The cross-sectional hardness distributions of these three steel bars of the conventional example (as rolled), the conventional example (heat treated after rolling), and the example of the present invention were investigated, and the results are shown in FIG.

From FIG. 2, it can be seen that the hardness of the surface layer portion of the example of the present invention increases to the same extent as that of the conventional example in which a heat treatment was performed after rolling while the example was rolled.

〔Effect of the invention〕

As is clear from the above embodiments, the present invention limits the temperature range and area reduction rate of the surface layer during finish rolling of rods and wires,
By limiting the cooling rate after rolling, it was possible to obtain rods and wires with excellent #4 wear resistance and stress corrosion cracking resistance as they were rolled.

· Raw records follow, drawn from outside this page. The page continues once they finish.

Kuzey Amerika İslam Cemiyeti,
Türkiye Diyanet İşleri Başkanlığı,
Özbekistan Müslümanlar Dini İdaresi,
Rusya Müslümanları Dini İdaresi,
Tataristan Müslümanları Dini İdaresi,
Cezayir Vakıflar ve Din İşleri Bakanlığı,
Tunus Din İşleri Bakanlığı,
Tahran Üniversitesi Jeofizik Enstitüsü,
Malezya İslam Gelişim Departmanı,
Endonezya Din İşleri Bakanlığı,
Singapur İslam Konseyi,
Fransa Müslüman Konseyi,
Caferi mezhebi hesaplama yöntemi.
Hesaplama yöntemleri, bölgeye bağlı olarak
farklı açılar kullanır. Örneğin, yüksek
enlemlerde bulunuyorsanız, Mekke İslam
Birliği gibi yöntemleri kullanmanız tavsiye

[Brief explanation of the drawing]

FIG. 1 is a schematic sectional view showing the cross-sectional structure of an example of the present invention, and FIG. 2 is a diagram showing a comparison of the hardness distribution of the steel bar cross section of an example of the present invention and a conventional example.

Claims (1)

[Claims] (1) During hot finish rolling of the rod and wire rod, only the surface layer of the rod and wire rod is cooled to a temperature range between the Ac_1 transformation point and a temperature 60°C lower than the Ac_1 transformation point, and rolling is performed with a reduction in area of 50% or more. The step of forming the surface layer part into a spheroidized structure consisting of fine ferrite and spheroidal carbide, and the step of cooling the rolled rod and wire rod immediately after rolling at a cooling rate lower than the lower critical cooling rate. A method for manufacturing rods and wires with excellent wear resistance.